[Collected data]

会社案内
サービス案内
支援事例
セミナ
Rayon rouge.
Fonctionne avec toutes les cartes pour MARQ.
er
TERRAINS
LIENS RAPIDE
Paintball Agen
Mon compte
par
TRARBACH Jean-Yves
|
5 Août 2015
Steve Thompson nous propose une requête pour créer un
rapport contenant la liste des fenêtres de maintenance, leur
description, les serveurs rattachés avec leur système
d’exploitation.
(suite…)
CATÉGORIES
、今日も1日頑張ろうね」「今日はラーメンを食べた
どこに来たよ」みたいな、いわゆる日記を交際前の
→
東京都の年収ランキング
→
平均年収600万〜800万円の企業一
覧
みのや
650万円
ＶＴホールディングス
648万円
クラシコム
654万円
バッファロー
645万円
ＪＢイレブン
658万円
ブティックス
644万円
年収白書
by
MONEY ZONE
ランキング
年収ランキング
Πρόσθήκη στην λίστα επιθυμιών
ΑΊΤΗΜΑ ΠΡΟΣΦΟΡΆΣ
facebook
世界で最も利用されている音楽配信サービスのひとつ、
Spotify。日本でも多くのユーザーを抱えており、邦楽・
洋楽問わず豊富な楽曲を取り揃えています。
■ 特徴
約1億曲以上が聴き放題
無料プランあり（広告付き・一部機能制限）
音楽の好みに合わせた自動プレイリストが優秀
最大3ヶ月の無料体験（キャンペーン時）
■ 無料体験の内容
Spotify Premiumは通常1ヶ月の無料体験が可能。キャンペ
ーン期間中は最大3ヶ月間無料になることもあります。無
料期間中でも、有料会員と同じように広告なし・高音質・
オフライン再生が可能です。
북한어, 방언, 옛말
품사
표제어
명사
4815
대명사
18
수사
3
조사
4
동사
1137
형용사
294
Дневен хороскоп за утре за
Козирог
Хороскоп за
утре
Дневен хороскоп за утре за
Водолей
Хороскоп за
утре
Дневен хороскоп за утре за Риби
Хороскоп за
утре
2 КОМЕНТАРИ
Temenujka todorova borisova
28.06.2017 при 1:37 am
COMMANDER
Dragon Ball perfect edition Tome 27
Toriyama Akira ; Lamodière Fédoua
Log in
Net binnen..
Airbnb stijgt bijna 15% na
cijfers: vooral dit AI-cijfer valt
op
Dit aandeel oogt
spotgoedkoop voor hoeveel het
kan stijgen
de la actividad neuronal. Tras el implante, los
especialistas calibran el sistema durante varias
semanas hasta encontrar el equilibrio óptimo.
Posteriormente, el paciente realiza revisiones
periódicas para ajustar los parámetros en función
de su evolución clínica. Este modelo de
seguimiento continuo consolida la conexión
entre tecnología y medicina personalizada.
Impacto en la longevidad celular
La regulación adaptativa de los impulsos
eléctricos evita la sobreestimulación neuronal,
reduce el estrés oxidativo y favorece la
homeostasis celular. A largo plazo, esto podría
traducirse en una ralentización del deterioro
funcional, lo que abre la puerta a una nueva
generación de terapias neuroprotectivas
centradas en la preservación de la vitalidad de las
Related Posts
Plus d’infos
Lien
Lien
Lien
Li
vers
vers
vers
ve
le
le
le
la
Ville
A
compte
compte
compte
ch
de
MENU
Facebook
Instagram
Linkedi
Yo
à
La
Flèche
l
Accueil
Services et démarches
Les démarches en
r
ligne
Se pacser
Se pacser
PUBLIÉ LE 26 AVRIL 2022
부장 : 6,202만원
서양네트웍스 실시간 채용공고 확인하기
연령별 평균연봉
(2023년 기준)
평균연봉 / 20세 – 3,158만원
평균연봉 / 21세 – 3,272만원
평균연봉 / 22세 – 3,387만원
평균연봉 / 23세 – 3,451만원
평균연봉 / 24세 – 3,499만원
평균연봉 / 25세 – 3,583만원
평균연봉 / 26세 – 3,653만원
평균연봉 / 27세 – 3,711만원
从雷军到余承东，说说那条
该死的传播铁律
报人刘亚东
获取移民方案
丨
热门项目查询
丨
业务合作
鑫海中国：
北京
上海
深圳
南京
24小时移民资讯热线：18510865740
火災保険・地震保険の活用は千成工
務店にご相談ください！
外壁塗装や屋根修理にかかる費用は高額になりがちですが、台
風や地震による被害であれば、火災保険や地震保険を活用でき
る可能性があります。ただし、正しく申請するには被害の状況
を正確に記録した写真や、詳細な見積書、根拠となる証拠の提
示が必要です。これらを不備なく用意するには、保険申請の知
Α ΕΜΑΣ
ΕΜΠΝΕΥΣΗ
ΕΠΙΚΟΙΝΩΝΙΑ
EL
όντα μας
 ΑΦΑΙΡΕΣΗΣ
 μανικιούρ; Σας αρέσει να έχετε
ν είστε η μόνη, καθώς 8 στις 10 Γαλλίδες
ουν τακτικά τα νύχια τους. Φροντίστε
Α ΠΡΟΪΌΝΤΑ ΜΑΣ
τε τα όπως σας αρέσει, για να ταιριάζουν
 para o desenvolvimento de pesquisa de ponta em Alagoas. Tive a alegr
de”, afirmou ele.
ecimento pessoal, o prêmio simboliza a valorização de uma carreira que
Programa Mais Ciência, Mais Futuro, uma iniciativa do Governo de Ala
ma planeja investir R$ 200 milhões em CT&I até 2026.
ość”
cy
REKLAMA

◆ TASK TO COMPLETE
Write out every line of the data above, character for character and in the same order.

◆ EXERCISE OUTPUT
会社案内
サービス案内
支援事例
セミナ
Rayon rouge.
Fonctionne avec toutes les cartes pour MARQ.
er
TERRAINS
LIENS RAPIDE
Paintball Agen
Mon compte
par
TRARBACH Jean-Yves
|
5 Août 2015
Steve Thompson nous propose une requête pour créer un
rapport contenant la liste des fenêtres de maintenance, leur
description, les serveurs rattachés avec leur système
d’exploitation.
(suite…)
CATÉGORIES
、今日も1日頑張ろうね」「今日はラーメンを食べた
どこに来たよ」みたいな、いわゆる日記を交際前の
→
東京都の年収ランキング
→
平均年収600万〜800万円の企業一
覧
みのや
650万円
ＶＴホールディングス
648万円
クラシコム
654万円
バッファロー
645万円
ＪＢイレブン
658万円
ブティックス
644万円
年収白書
by
MONEY ZONE
ランキング
年収ランキング
Πρόσθήκη στην λίστα επιθυμιών
ΑΊΤΗΜΑ ΠΡΟΣΦΟΡΆΣ
facebook
世界で最も利用されている音楽配信サービスのひとつ、
Spotify。日本でも多くのユーザーを抱えており、邦楽・
洋楽問わず豊富な楽曲を取り揃えています。
■ 特徴
約1億曲以上が聴き放題
無料プランあり（広告付き・一部機能制限）
音楽の好みに合わせた自動プレイリストが優秀
最大3ヶ月の無料体験（キャンペーン時）
■ 無料体験の内容
Spotify Premiumは通常1ヶ月の無料体験が可能。キャンペ
ーン期間中は最大3ヶ月間無料になることもあります。無
料期間中でも、有料会員と同じように広告なし・高音質・
オフライン再生が可能です。
북한어, 방언, 옛말
품사
표제어
명사
4815
대명사
18
수사
3
조사
4
동사
1137
형용사
294
Дневен хороскоп за утре за
Козирог
Хороскоп за
утре
Дневен хороскоп за утре за
Водолей
Хороскоп за
утре
Дневен хороскоп за утре за Риби
Хороскоп за
утре
2 КОМЕНТАРИ
Temenujka todorova borisova
28.06.2017 при 1:37 am
COMMANDER
Dragon Ball perfect edition Tome 27
Toriyama Akira ; Lamodière Fédoua
Log in
Net binnen..
Airbnb stijgt bijna 15% na
cijfers: vooral dit AI-cijfer valt
op
Dit aandeel oogt
spotgoedkoop voor hoeveel het
kan stijgen
de la actividad neuronal. Tras el implante, los
especialistas calibran el sistema durante varias
semanas hasta encontrar el equilibrio óptimo.
Posteriormente, el paciente realiza revisiones
periódicas para ajustar los parámetros en función
de su evolución clínica. Este modelo de
seguimiento continuo consolida la conexión
entre tecnología y medicina personalizada.
Impacto en la longevidad celular
La regulación adaptativa de los impulsos
eléctricos evita la sobreestimulación neuronal,
reduce el estrés oxidativo y favorece la
homeostasis celular. A largo plazo, esto podría
traducirse en una ralentización del deterioro
funcional, lo que abre la puerta a una nueva
generación de terapias neuroprotectivas
centradas en la preservación de la vitalidad de las
Related Posts
Plus d’infos
Lien
Lien
Lien
Li
vers
vers
vers
ve
le
le
le
la
Ville
A
compte
compte
compte
ch
de
MENU
Facebook
Instagram
Linkedi
Yo
à
La
Flèche
l
Accueil
Services et démarches
Les démarches en
r
ligne
Se pacser
Se pacser
PUBLIÉ LE 26 AVRIL 2022
부장 : 6,202만원
서양네트웍스 실시간 채용공고 확인하기
연령별 평균연봉
(2023년 기준)
평균연봉 / 20세 – 3,158만원
평균연봉 / 21세 – 3,272만원
평균연봉 / 22세 – 3,387만원
평균연봉 / 23세 – 3,451만원
평균연봉 / 24세 – 3,499만원
평균연봉 / 25세 – 3,583만원
평균연봉 / 26세 – 3,653만원
평균연봉 / 27세 – 3,711만원
从雷军到余承东，说说那条
该死的传播铁律
报人刘亚东
获取移民方案
丨
热门项目查询
丨
业务合作
鑫海中国：
北京
上海
深圳
南京
24小时移民资讯热线：18510865740
火災保険・地震保険の活用は千成工
務店にご相談ください！
外壁塗装や屋根修理にかかる費用は高額になりがちですが、台
風や地震による被害であれば、火災保険や地震保険を活用でき
る可能性があります。ただし、正しく申請するには被害の状況
を正確に記録した写真や、詳細な見積書、根拠となる証拠の提
示が必要です。これらを不備なく用意するには、保険申請の知
Α ΕΜΑΣ
ΕΜΠΝΕΥΣΗ
ΕΠΙΚΟΙΝΩΝΙΑ
EL
όντα μας
 ΑΦΑΙΡΕΣΗΣ
 μανικιούρ; Σας αρέσει να έχετε
ν είστε η μόνη, καθώς 8 στις 10 Γαλλίδες
ουν τακτικά τα νύχια τους. Φροντίστε
Α ΠΡΟΪΌΝΤΑ ΜΑΣ
τε τα όπως σας αρέσει, για να ταιριάζουν
 para o desenvolvimento de pesquisa de ponta em Alagoas. Tive a alegr
de”, afirmou ele.
ecimento pessoal, o prêmio simboliza a valorização de uma carreira que
Programa Mais Ciência, Mais Futuro, uma iniciativa do Governo de Ala
ma planeja investir R$ 200 milhões em CT&I até 2026.
ość”
cy
REKLAMA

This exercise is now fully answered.